As experimental studies have shown that most bending moments on a bone arise from muscle forces (6), it follows that muscles capable of producing greater force should result in stronger bones. However, it is not clear how maximum force and power outputs that can be generated during an activity such as jumping relate to day-to-day muscle-induced bone strains. The strains that bones are habitually subjected to may depend upon other factors such as physical activity level in addition to intrinsic muscle properties. For example, studies in the myostatin-knockout mouse have shown that the effects of increased muscle size and strength on bone may depend upon physical activity, with differences between mutant mice and controls becoming apparent only after a period of exercise (6, 31). However in the present study, adjusting for self-reported levels of physical activity did not alter our results.

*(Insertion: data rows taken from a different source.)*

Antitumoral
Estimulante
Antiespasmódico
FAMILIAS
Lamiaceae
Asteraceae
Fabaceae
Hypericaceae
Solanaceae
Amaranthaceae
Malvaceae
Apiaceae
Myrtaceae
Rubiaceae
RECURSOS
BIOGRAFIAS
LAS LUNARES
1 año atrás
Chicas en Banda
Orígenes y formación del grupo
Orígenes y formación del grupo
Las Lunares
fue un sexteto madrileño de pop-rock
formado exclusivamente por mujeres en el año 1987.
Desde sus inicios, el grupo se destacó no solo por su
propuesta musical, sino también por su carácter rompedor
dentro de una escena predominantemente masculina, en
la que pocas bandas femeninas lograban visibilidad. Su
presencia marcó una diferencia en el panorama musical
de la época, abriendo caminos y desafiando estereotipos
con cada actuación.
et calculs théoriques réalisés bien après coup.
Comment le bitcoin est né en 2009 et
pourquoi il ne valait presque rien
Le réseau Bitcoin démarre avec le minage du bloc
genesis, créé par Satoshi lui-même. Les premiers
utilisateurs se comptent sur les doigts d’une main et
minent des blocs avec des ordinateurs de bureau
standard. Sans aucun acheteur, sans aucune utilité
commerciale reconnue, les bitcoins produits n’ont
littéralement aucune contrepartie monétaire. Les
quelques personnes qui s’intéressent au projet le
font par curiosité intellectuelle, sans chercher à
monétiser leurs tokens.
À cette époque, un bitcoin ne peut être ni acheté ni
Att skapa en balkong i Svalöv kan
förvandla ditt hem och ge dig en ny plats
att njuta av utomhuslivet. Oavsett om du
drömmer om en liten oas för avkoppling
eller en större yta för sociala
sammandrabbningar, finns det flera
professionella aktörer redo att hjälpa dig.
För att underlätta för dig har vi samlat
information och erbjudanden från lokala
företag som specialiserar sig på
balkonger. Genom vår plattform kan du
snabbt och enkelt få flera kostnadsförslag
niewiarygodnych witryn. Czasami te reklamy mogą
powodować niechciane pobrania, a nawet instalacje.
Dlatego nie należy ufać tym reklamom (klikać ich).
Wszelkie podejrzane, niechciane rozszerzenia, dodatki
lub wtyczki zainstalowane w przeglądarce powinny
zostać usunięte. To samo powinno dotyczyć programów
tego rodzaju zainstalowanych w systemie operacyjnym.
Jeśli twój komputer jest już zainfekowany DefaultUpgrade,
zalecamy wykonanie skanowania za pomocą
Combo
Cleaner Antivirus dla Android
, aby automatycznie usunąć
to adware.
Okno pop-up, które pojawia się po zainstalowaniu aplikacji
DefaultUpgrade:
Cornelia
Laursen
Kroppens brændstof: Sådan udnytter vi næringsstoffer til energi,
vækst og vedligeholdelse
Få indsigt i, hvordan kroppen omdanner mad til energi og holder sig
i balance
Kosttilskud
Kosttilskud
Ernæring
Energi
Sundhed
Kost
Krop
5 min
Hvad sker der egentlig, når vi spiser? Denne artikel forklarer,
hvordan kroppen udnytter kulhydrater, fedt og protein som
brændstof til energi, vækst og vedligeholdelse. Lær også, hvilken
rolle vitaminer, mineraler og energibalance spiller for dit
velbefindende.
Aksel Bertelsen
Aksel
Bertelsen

Other factors that may limit the effect of intrinsic muscle force/power on bone include tendon properties, which alter with age (21) and may not be readily modifiable.

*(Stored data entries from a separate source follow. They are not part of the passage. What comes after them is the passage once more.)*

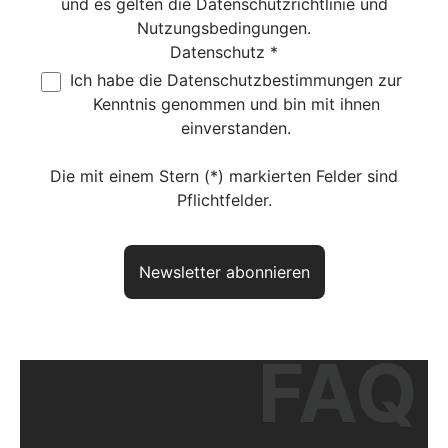
und es gelten die
Datenschutzrichtlinie
und
Nutzungsbedingungen
.
Datenschutz *
Ich habe die
Datenschutzbestimmungen
zur
Kenntnis genommen und bin mit ihnen
einverstanden.
Die mit einem Stern (*) markierten Felder sind
Pflichtfelder.
Newsletter abonnieren
FAQ
Haben Sie noch Fragen? So
erreichen Sie uns
aktuelles Produkt:
VARIO Residenz BARCELONA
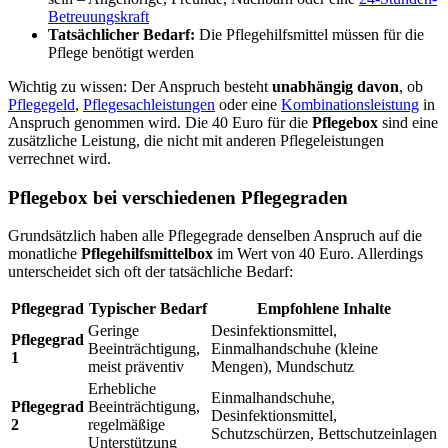
Betreuungskraft
Tatsächlicher Bedarf:
Die Pflegehilfsmittel müssen für die
Pflege benötigt werden
Wichtig zu wissen: Der Anspruch besteht
unabhängig davon
, ob
Pflegegeld
,
Pflegesachleistungen
oder eine
Kombinationsleistung
in
Anspruch genommen wird. Die 40 Euro für die
Pflegebox
sind eine
zusätzliche Leistung, die nicht mit anderen Pflegeleistungen
verrechnet wird.
Pflegebox bei verschiedenen Pflegegraden
Grundsätzlich haben alle Pflegegrade denselben Anspruch auf die
monatliche
Pflegehilfsmittelbox
im Wert von 40 Euro. Allerdings
unterscheidet sich oft der tatsächliche Bedarf:
Pflegegrad
Typischer Bedarf
Empfohlene Inhalte
Geringe
Desinfektionsmittel,
Pflegegrad
Beeinträchtigung,
Einmalhandschuhe (kleine
1
meist präventiv
Mengen), Mundschutz
Erhebliche
Einmalhandschuhe,
Pflegegrad
Beeinträchtigung,
Desinfektionsmittel,
2
regelmäßige
Schutzschürzen, Bettschutzeinlagen
Unterstützung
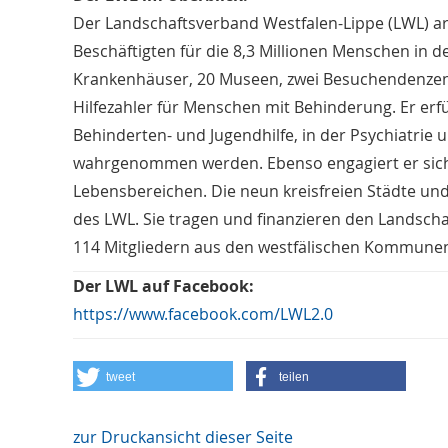
Der Landschaftsverband Westfalen-Lippe (LWL) a
Beschäftigten für die 8,3 Millionen Menschen in d
Krankenhäuser, 20 Museen, zwei Besuchendenzent
Hilfezahler für Menschen mit Behinderung. Er erfü
Behinderten- und Jugendhilfe, in der Psychiatrie u
wahrgenommen werden. Ebenso engagiert er sich fü
Lebensbereichen. Die neun kreisfreien Städte und 
des LWL. Sie tragen und finanzieren den Landsch
114 Mitgliedern aus den westfälischen Kommunen 
Der LWL auf Facebook:
https://www.facebook.com/LWL2.0
tweet
teilen
zur Druckansicht dieser Seite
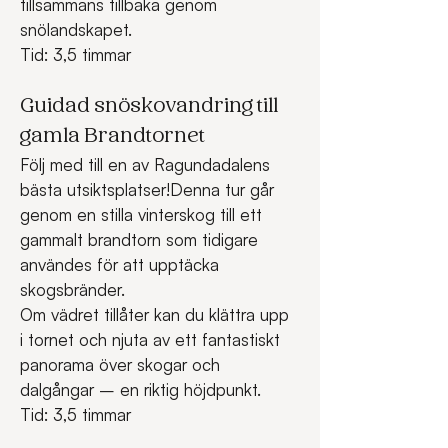
tillsammans tillbaka genom 
snölandskapet.
Tid: 3,5 timmar
Guidad snöskovandring till 
gamla Brandtornet
Följ med till en av Ragundadalens 
bästa utsiktsplatser!Denna tur går 
genom en stilla vinterskog till ett 
gammalt brandtorn som tidigare 
användes för att upptäcka 
skogsbränder.
Om vädret tillåter kan du klättra upp 
i tornet och njuta av ett fantastiskt 
panorama över skogar och 
dalgångar – en riktig höjdpunkt.
Tid: 3,5 timmar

A few studies in humans have suggested that physical activity has similar associations with pQCT-measured bone geometry to those seen here for jumping mechanography parameters. For example, Sayers et al (32) looked at the associations between different intensities of habitual physical activity (quantified by accelerometer) in adolescents with tibial pQCT outcomes. Vigorous physical activity equivalent to jogging was associated with increased cortical BMC, arising from both increased periosteal circumference and reduced EC_PC. Vainionpää et al (33) in a study of 120 women aged 35 to 40 years randomized to an exercise or control group also found that relatively high impact activity (equivalent to running/jumping) was associated with increased cortical thickness and bone circumference measured by QCT. Interestingly, studies comparing high-performance athletes with controls have additionally suggested that sports requiring very high muscle power outputs (eg, the triple jump) are associated with relatively larger differences in cortical area/thickness compared with those observed for total cross-sectional bone area (34, 35). This would support a particular association between reduced endocortical expansion and muscle power, although it is not clear to what extent findings in elite athletes translate to our much older, more sedentary study population.

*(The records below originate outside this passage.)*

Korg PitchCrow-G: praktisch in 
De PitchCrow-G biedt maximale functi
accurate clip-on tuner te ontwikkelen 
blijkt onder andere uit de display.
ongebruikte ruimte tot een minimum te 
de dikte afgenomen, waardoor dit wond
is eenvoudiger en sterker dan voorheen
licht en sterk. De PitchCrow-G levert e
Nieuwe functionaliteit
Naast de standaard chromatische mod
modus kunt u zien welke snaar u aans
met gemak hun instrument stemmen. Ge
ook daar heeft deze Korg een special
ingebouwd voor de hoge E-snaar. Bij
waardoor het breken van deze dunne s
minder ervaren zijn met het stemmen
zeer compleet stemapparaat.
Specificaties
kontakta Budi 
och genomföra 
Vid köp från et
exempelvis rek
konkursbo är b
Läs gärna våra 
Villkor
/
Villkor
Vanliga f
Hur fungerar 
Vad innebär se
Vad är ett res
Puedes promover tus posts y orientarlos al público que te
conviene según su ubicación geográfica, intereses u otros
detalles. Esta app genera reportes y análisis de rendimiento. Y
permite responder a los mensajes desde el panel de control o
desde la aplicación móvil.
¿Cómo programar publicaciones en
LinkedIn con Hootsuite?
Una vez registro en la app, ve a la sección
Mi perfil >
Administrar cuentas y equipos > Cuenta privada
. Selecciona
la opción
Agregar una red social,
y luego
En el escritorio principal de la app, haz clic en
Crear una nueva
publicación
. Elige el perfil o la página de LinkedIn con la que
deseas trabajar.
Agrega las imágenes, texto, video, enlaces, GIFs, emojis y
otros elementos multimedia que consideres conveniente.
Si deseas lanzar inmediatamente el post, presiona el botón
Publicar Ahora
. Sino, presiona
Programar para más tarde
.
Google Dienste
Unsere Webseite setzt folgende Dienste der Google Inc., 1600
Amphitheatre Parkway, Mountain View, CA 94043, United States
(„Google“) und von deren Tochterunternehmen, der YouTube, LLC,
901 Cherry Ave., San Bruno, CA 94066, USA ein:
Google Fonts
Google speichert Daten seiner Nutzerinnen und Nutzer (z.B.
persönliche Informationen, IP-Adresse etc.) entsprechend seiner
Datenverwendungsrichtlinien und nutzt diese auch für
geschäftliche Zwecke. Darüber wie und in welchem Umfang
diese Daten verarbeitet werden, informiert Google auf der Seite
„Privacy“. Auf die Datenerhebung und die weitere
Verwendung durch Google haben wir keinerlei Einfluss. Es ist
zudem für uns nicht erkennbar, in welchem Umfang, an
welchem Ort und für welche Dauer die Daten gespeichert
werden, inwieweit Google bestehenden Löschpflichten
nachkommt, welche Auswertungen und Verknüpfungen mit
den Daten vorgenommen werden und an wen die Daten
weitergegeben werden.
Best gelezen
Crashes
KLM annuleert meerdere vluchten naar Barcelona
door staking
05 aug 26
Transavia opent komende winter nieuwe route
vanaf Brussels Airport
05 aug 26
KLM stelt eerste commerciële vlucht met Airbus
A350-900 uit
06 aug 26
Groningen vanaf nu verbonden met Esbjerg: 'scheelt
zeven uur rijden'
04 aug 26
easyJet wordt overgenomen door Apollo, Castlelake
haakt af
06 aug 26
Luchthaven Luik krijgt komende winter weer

The present study is consistent with these studies of physical activity that suggest that both periosteal and endocortical envelopes are responsive to mechanical strain. As for why peak force and power appear to differ in respect of their associations with these 2 envelopes, presumably this may reflect additional determinants of peak force as compared with peak power. Whereas muscle power is strongly influenced by physical activity and strength training, peak force may additionally be affected by features such as Achilles tendon elasticity, governed by constitutive factors that are currently poorly understood. Based upon our results, it is tempting to speculate that Achilles tendon elasticity shares common constitutive influences with skeletal traits such as overall bone size. Because both traits are relatively stable over time, their relationship is likely to persist or even strengthen throughout life. If this interpretation is correct, it would imply that, through its ability to evaluate peak force, jumping mechanography provides key additional information about the strain environment responsible for maintaining skeletal integrity as compared with conventional approaches centered on assessment of physical activity and/or muscle function.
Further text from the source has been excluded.